OI reflects the gas exchange function of the lungs; the larger OI presents better lung ventilation function. The physiological impacts of single-lung ventilation often result in oxygenation dysfunction (Wang et al. 2023). Subsequently, we compared gas exchange function indicators between the two groups and found that versus at the T1 time point, A-aDO2 and RI were higher and OI was lower in both groups at T2 and T3 time points. Versus group C, OI was higher and A-aDO2 and RI were lower in group D at T2 and T3 time points. These trends were consistent with previous research results. The patients who had received dexmedetomidine and a lung-protective ventilation strategy had higher PaO2 and OI. Dexmedetomidine combined with a pulmonary protective ventilation strategy can reduce perioperative lung injury in patients undergoing surgery by repressing inflammatory responses and oxidative stress to promote lung function and decrease adverse effects of the surgery (Gong et al. 2020).

Evidence has shown (Sanders and Maze 2007) that dexmedetomidine has superior anti-inflammatory effects, which can enhance macrophage action, anti-apoptosis, does not affect the chemotactic phagocytosis of neutrophils, does not affect the production of superoxide anion, and is also able to maintain the activity of natural killer cells and limit the reduction of the inflammatory response caused by endotoxin after surgery and general anesthesia. Other researchers and scholars (Yang et al. 2008) have also demonstrated through animal experiments that dexmedetomidine inhibits the release of inflammatory factors in ventilatory lung injury. IL-8 is considered to be a specific cytokine for inflammatory response and tissue injury in the lungs and can reflect the degree of lung injury.

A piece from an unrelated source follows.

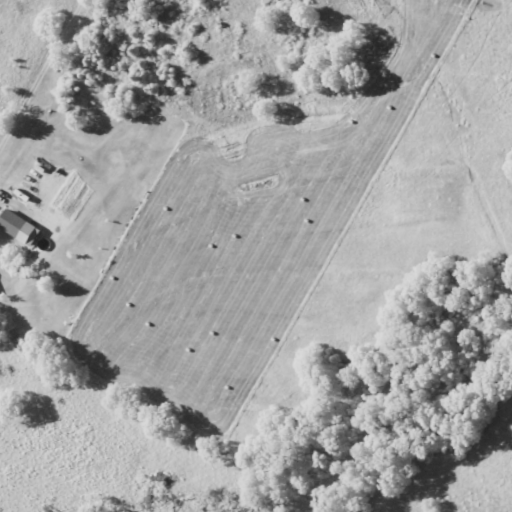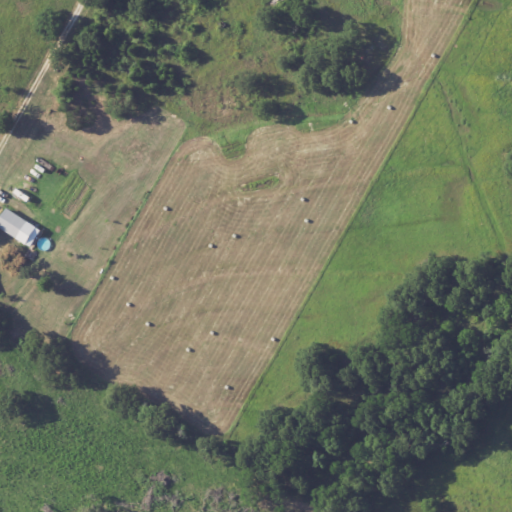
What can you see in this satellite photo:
road: (40, 71)
building: (21, 227)
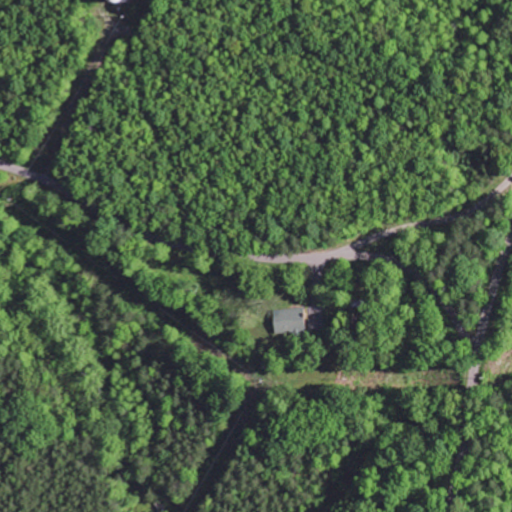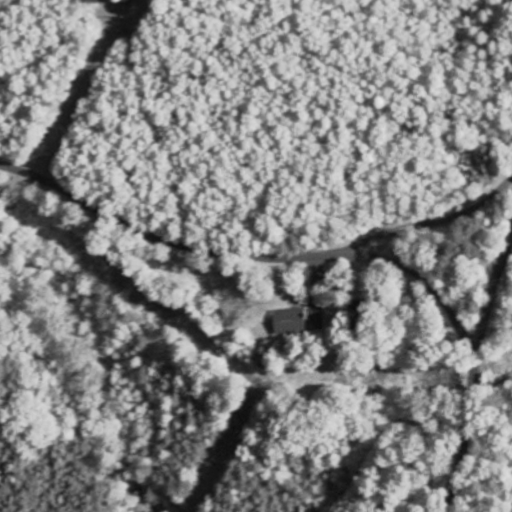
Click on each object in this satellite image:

IL-10, as an anti-inflammatory factor, can cause mononuclear macrophages to reduce the synthesis and release of inflammatory mediators and inhibit the intensity of the inflammatory response. This study was to investigate the lung-protective effect of dexmedetomidine in laparoscopic surgery in obese patients. Therefore, we measured the levels of IL-8 and IL-10. In our paper, we found that versus at the T0 time point, at each time point from T1 to T6, IL-8 and IL-10 levels in groups C and D were raised. Versus group C, group D possessed lower IL-8 levels and higher IL-10 levels at each time point from T1 to T6.

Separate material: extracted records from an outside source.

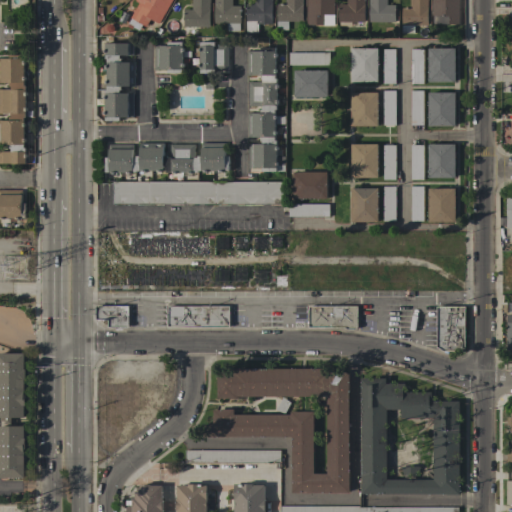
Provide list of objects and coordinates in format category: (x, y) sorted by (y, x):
building: (148, 11)
building: (289, 11)
building: (350, 11)
building: (351, 11)
building: (379, 11)
building: (380, 11)
building: (443, 11)
building: (318, 12)
building: (320, 12)
building: (444, 12)
building: (147, 13)
building: (288, 13)
building: (413, 13)
building: (225, 14)
building: (226, 14)
building: (256, 14)
building: (257, 14)
building: (194, 16)
building: (413, 16)
building: (195, 17)
road: (49, 20)
road: (388, 45)
building: (511, 54)
building: (168, 57)
building: (211, 57)
building: (212, 57)
building: (166, 58)
building: (308, 58)
building: (259, 63)
building: (362, 64)
building: (363, 64)
building: (440, 64)
building: (441, 65)
building: (388, 66)
building: (416, 66)
building: (118, 73)
building: (117, 81)
building: (309, 83)
building: (310, 83)
road: (479, 84)
road: (49, 87)
road: (142, 91)
building: (11, 102)
building: (117, 106)
building: (388, 108)
building: (416, 108)
building: (439, 108)
building: (12, 109)
building: (362, 109)
building: (363, 109)
building: (441, 109)
road: (235, 111)
building: (260, 111)
building: (263, 111)
road: (142, 133)
building: (511, 133)
road: (440, 138)
building: (261, 155)
building: (11, 157)
building: (180, 157)
building: (119, 158)
building: (166, 158)
building: (363, 160)
building: (363, 160)
building: (440, 160)
building: (441, 161)
building: (388, 162)
building: (416, 162)
road: (49, 166)
road: (496, 169)
road: (80, 170)
road: (401, 173)
road: (24, 179)
building: (308, 185)
building: (309, 185)
building: (194, 192)
building: (197, 192)
building: (10, 202)
building: (388, 203)
building: (416, 203)
building: (11, 204)
building: (362, 204)
building: (439, 204)
building: (363, 205)
building: (441, 205)
building: (308, 210)
road: (177, 213)
building: (509, 213)
road: (282, 261)
power tower: (14, 268)
road: (48, 269)
road: (23, 287)
road: (112, 298)
road: (217, 299)
road: (396, 299)
road: (420, 299)
road: (356, 300)
road: (286, 303)
building: (112, 315)
building: (113, 315)
building: (196, 316)
building: (198, 316)
building: (330, 316)
building: (332, 316)
road: (146, 320)
building: (448, 328)
building: (450, 328)
building: (509, 333)
road: (476, 340)
traffic signals: (48, 341)
traffic signals: (79, 341)
road: (281, 343)
building: (12, 385)
building: (11, 386)
road: (79, 396)
building: (282, 405)
road: (48, 413)
building: (291, 419)
building: (291, 420)
building: (509, 421)
road: (157, 432)
building: (406, 441)
building: (407, 441)
building: (11, 451)
building: (12, 451)
building: (508, 454)
building: (509, 455)
building: (231, 456)
road: (136, 470)
road: (232, 475)
road: (80, 482)
road: (10, 486)
road: (34, 486)
building: (509, 492)
building: (247, 497)
road: (305, 497)
building: (190, 498)
building: (191, 498)
building: (248, 498)
road: (48, 499)
building: (145, 499)
building: (147, 499)
road: (422, 499)
building: (364, 509)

In summary, this research demonstrates that in obese patients undergoing laparoscopic surgery under general anesthesia, the use of dexmedetomidine can improve the lung compliance and OI of the patients, inhibit the inflammatory response of the lungs of the patients, and thus have a certain protective effect on the lung function. This study lays a foundation to study the clinical value of dexmedetomidine in obese patients. The application of the present findings to clinical practice may reduce the inflammatory response in obese patients undergoing laparoscopic surgery under general anesthesia, provide a new avenue for perioperative lung protection, and promote patient recovery. Nevertheless, our study has limitations. Due to the immature design of this study, we did not focus on observing the patient’s functional performance (length of hospital stay, time to resume normal activities, etc.) or subjective well-being (pain score, anxiety level), which resulted in incomplete data. Meanwhile, our study is based on limited clinical data, and further larger studies powered for patient-centered outcomes may be worthwhile to further confirm our findings.